Repeat the lines from the one containing "mouse_move(315, 221)" through the end of the listing exactly, both ends included. Do not carry over any pictures.
____________________
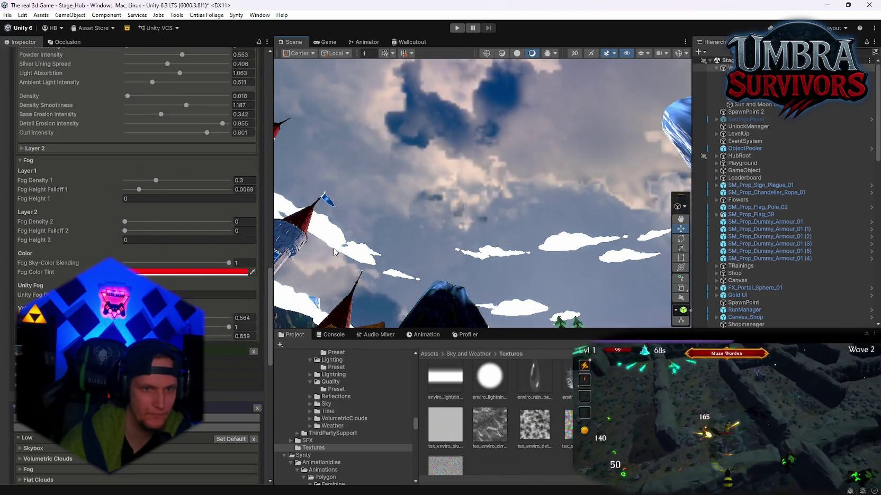
scroll(190, 447, up, 10)
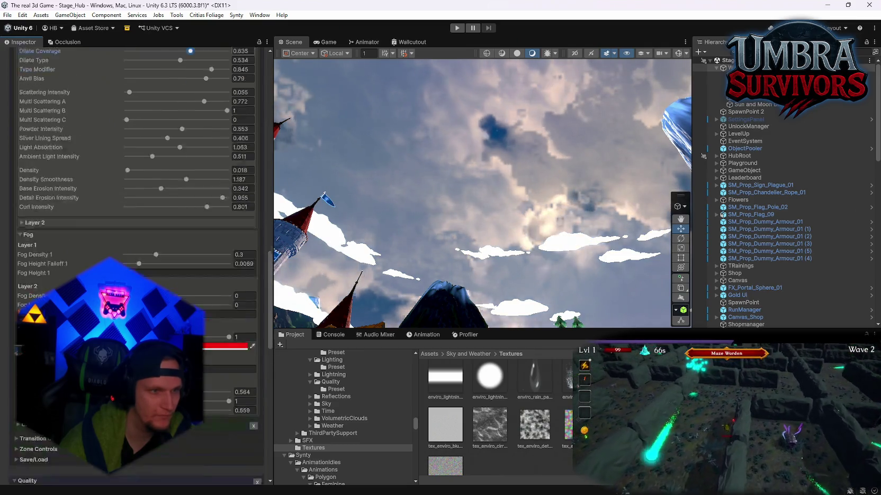
drag(522, 190, 526, 268)
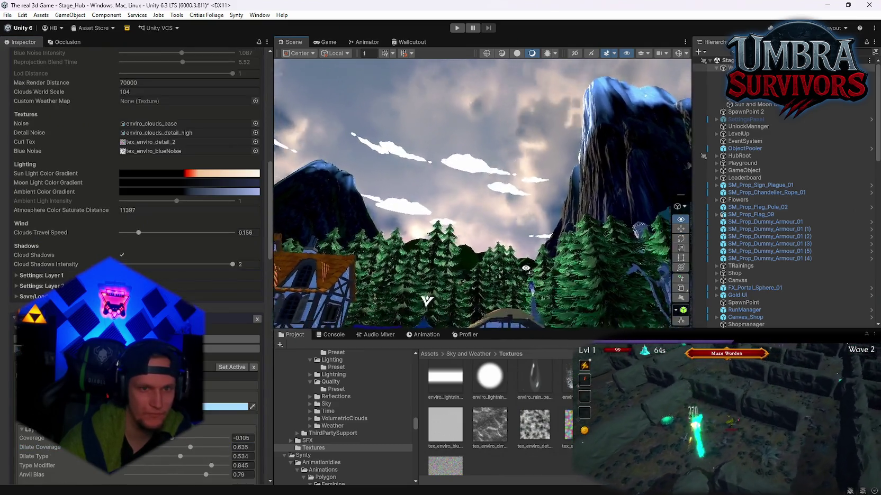
drag(276, 168, 159, 211)
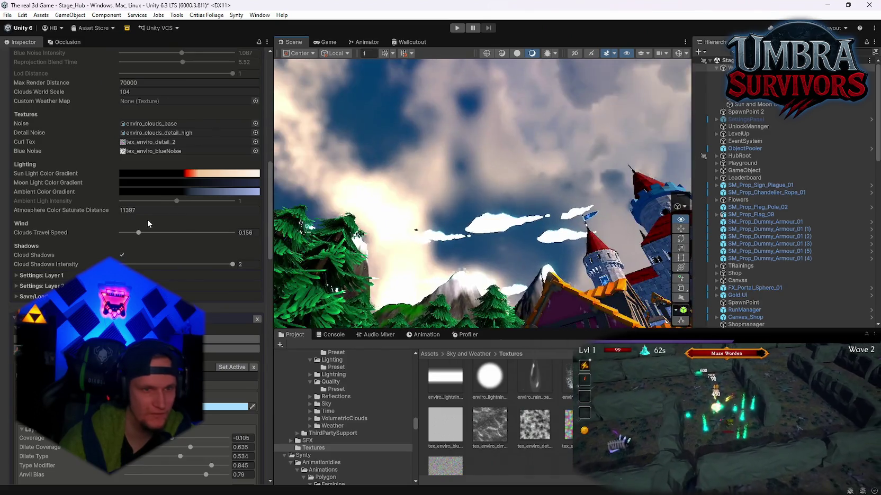
scroll(147, 236, down, 10)
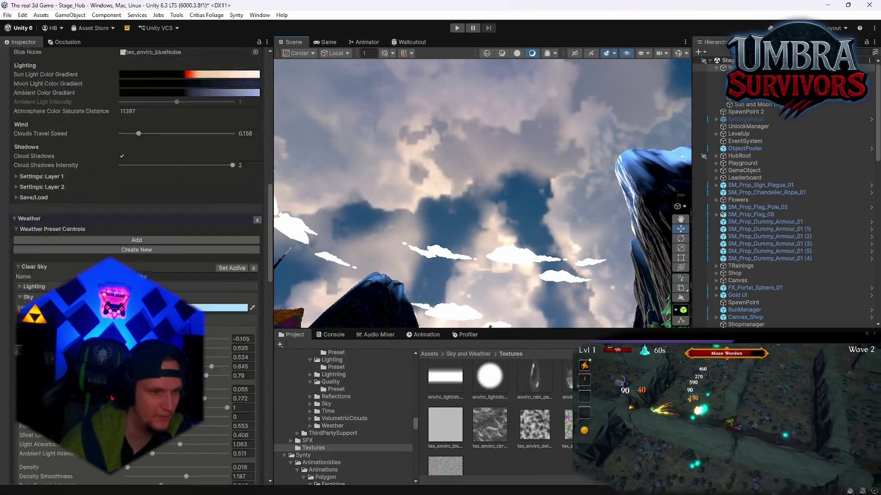
scroll(136, 265, down, 10)
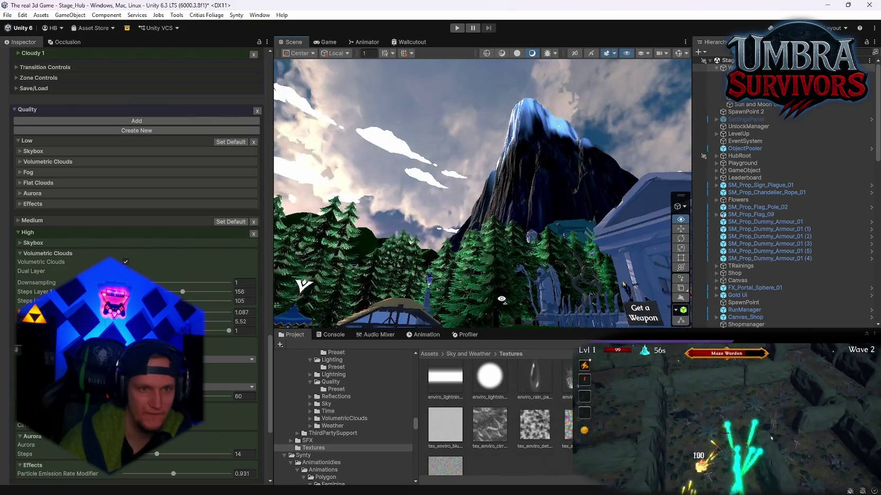
Reduce High tier Steps Layer 1 from 156 to 32 and set Reprojection to 0.
mouse_move(491, 294)
mouse_down()
mouse_move(490, 307)
mouse_move(489, 270)
mouse_up()
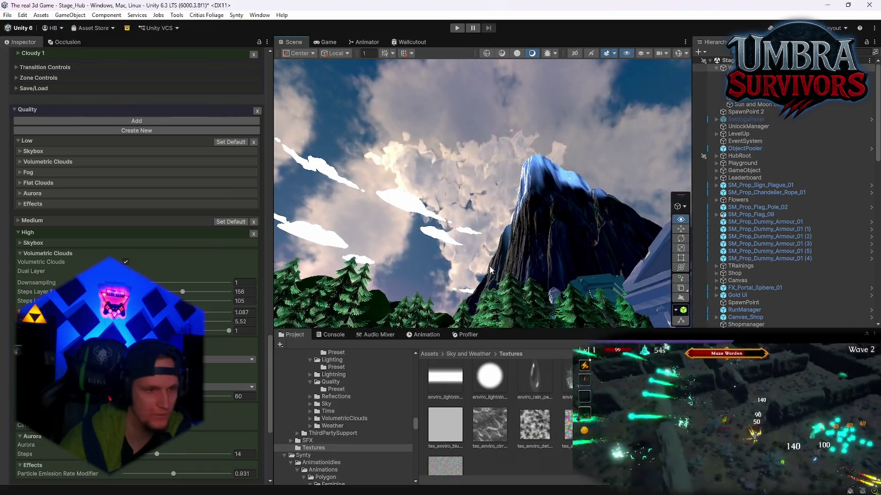
drag(178, 292, 123, 292)
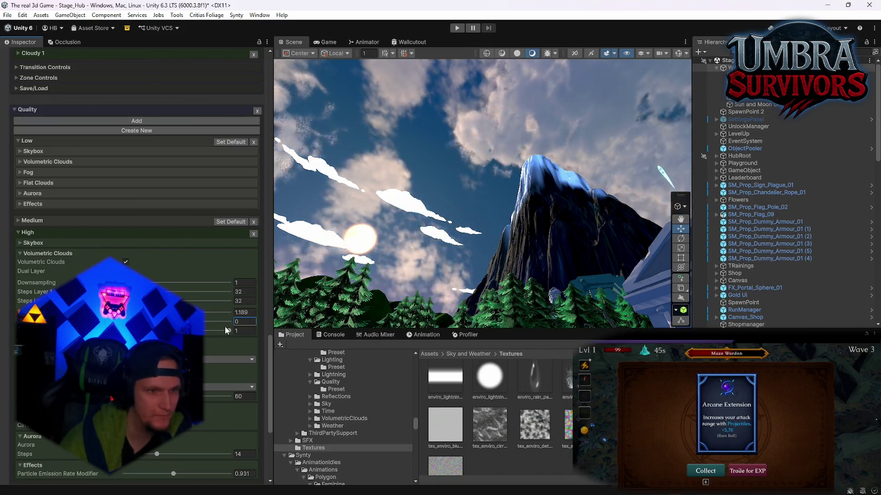
mouse_move(280, 261)
mouse_down()
mouse_move(286, 303)
mouse_move(275, 280)
mouse_move(195, 207)
mouse_move(156, 238)
mouse_move(177, 247)
mouse_move(315, 221)
mouse_move(201, 273)
mouse_up()
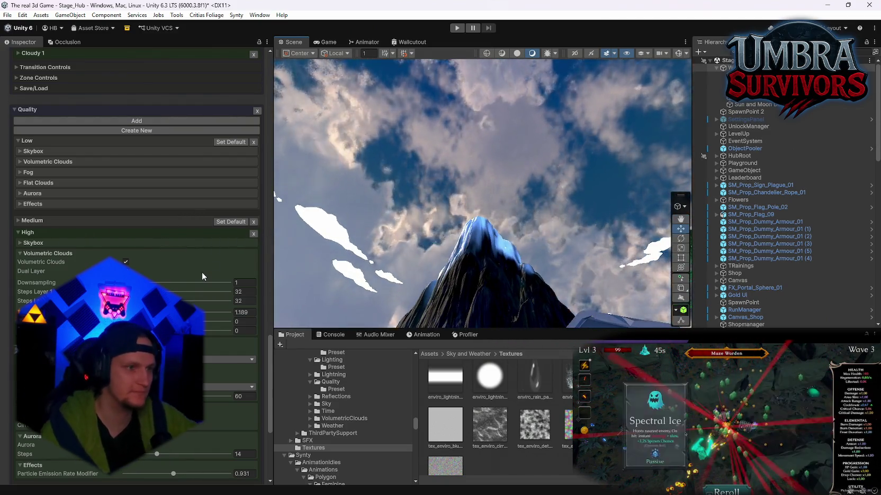
scroll(203, 272, up, 3)
scroll(209, 284, down, 4)
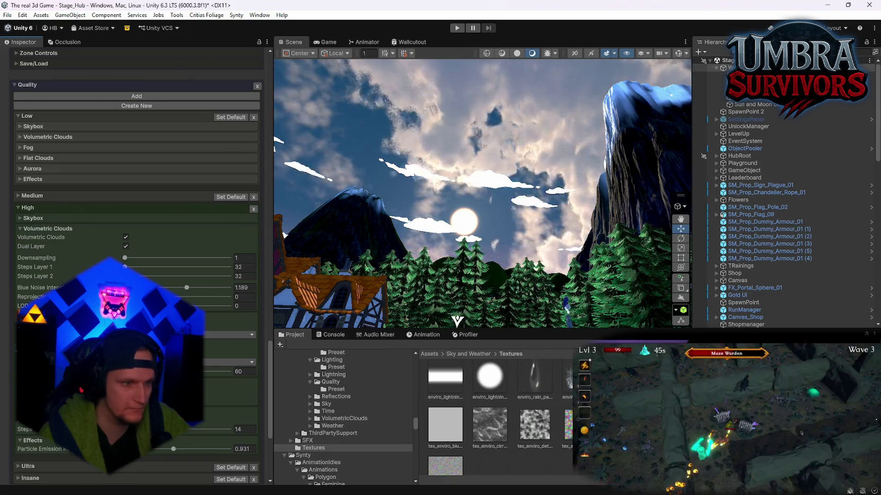
Set the Particle Emission Rate Modifier to 0.755.
drag(172, 450, 123, 450)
____________________
(The completed task):
mouse_move(315, 221)
mouse_move(201, 273)
mouse_up()
scroll(203, 272, up, 3)
scroll(209, 284, down, 4)
Set the Particle Emission Rate Modifier to 0.755.
drag(172, 450, 123, 450)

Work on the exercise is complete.